The Bible speaks of a church that had “no problems.” The church at Laodicea was “rich, and had become wealthy, and had need of nothing” (Revelation 3:17). On the other hand the Jerusalem church was faced with several problems. They had to witness the death of a hypocritical, lying couple (Acts 5:1-11). There was murmuring because of neglect of the Grecian widows (Acts 6:1-7). There were doctrinal problems over the question of circumcision (Acts 11:1-18; 15:4-5). Jerusalem had its problems while Laodicea was “free of problems” — yet every Bible student knows that Jerusalem was the approved church while Laodicea was nauseating to the Lord. He said, “I know thy works, that thou art neither cold nor hot: I would thou wert cold or hot. So then because thou art lukewarm, and neither cold nor hot, I will spue thee out of my mouth” (Revelation 3:15-16).
Further, when one observes the problems of the Jerusalem church, he recognizes the problems were a direct outgrowth of the work and activity of that congregation. Had there not been the spirit of benevolence that prevailed among its members, there would have been no occasion for Ananias and Sapphira’s lie or for the murmuring over neglect. Had there been no evangelization among the Gentiles, there would have been no problem over circumcision. Jerusalem had problems because they were a working, active, thriving, and growing church. And it may well be that Laodicea’s absence of problems was a direct outgrowth of its lukewarmness and lack of vitality.
We conclude that a lazy, “do nothing” church may well be free of problems, but an active, working church can expect certain problems. A church that succeeds in converting alcoholics, drug addicts, divorcees; that seeks a “Samaritan woman” of our day, or a “Simon the sorcerer,” or a “Mary Magdalene” can anticipate some problems. But that church which chooses the alternative, preaching to and converting only the morally good who ﬁt well into their own social and economic circles, while avoiding some problems, faces the greatest problem of all in their failure to obey the commandment of the Lord and to follow His own personal example (Mark 16:15). A church that develops thinking people who objectively study every Bible question for themselves can expect some differences to arise in their earnest search for truth. A hospitable church must be prepared for charges of neglect in their show of hospitality. True zeal for the Lord will beget problems but woe to that church that neglects the Lord’s work in order to avoid problems. The Lord’s anathema or curse is upon that church.

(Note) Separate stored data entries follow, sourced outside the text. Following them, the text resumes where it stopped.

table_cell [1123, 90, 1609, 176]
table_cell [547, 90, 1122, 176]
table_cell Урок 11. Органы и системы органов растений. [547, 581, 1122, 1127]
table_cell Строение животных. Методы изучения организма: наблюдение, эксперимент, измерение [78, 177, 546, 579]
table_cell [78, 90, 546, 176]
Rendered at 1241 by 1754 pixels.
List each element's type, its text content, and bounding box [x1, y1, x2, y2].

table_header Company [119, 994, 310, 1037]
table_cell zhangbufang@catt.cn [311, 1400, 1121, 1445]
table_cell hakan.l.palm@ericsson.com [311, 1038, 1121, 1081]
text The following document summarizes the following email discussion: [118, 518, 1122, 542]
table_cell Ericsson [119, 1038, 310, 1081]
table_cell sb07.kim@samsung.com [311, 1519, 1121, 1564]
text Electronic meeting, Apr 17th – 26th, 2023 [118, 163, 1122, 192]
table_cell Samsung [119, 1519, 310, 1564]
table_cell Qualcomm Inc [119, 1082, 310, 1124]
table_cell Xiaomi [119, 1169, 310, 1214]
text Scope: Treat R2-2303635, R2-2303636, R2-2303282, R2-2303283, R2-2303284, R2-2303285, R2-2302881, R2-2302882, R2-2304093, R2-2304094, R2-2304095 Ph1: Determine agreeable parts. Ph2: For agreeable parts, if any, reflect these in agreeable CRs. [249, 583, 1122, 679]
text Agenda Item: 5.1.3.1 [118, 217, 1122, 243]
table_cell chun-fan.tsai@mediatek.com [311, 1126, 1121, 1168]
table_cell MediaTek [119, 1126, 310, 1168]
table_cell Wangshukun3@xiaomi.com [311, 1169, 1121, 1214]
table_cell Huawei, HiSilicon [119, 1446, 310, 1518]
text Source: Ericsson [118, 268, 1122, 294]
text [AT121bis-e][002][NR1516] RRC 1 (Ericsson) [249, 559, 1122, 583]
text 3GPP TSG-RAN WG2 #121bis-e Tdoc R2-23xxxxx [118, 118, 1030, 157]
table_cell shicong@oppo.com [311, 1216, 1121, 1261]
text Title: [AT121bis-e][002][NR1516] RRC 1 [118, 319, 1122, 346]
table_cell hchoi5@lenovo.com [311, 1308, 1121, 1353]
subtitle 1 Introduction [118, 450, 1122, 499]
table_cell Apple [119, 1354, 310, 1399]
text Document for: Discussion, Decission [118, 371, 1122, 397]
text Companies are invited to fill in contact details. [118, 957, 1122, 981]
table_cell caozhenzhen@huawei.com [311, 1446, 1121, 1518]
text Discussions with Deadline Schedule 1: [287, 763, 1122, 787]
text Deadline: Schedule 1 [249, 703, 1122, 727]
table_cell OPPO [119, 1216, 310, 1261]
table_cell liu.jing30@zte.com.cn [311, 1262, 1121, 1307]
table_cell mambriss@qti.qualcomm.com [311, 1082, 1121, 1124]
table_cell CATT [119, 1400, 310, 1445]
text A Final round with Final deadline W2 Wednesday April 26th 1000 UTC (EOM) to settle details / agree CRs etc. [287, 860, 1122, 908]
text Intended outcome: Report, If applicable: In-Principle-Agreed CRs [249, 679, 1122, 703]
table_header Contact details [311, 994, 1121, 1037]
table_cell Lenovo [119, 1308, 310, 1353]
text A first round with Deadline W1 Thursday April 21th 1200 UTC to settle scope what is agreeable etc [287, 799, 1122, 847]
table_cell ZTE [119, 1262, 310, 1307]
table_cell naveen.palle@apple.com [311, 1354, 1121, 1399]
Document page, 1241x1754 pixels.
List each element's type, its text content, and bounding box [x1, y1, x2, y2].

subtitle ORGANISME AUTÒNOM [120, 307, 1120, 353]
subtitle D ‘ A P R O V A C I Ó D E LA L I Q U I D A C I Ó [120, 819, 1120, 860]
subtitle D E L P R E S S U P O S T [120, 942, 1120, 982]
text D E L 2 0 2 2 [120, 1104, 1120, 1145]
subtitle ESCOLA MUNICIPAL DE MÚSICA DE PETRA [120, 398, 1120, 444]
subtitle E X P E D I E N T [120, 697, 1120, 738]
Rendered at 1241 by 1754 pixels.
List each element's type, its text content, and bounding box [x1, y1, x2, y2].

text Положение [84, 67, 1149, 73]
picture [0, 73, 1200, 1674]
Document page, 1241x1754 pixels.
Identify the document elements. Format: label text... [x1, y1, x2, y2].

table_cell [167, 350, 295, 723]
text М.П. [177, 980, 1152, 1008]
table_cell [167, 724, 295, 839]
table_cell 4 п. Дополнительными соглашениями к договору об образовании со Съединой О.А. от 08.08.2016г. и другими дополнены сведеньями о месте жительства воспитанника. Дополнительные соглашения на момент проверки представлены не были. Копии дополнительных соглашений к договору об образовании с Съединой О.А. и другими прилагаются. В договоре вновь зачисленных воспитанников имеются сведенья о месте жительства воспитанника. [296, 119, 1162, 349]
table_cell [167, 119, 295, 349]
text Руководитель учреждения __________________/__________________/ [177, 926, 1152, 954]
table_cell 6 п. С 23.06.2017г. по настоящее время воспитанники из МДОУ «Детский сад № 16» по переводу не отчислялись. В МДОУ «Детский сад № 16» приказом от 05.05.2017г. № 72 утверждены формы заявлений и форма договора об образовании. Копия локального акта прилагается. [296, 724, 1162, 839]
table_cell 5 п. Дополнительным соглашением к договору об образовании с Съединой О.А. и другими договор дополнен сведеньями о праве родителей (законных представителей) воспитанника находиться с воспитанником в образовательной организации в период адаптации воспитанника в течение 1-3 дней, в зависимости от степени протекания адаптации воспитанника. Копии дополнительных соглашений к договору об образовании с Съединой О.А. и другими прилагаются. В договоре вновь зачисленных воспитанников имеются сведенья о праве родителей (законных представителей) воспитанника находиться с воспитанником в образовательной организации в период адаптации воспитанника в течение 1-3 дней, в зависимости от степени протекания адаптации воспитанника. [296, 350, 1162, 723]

It is not the existence or non-existence of problems, then, that determines the strength of a church, but how the church deals with its problems. Love for one another, mutual concern, longsuffering, humility, love for truth, determination to do God’s will — these are the qualities that make for a strong church. They cannot stop problems from developing, but they can enable a church to bring its problems to God-approved solutions.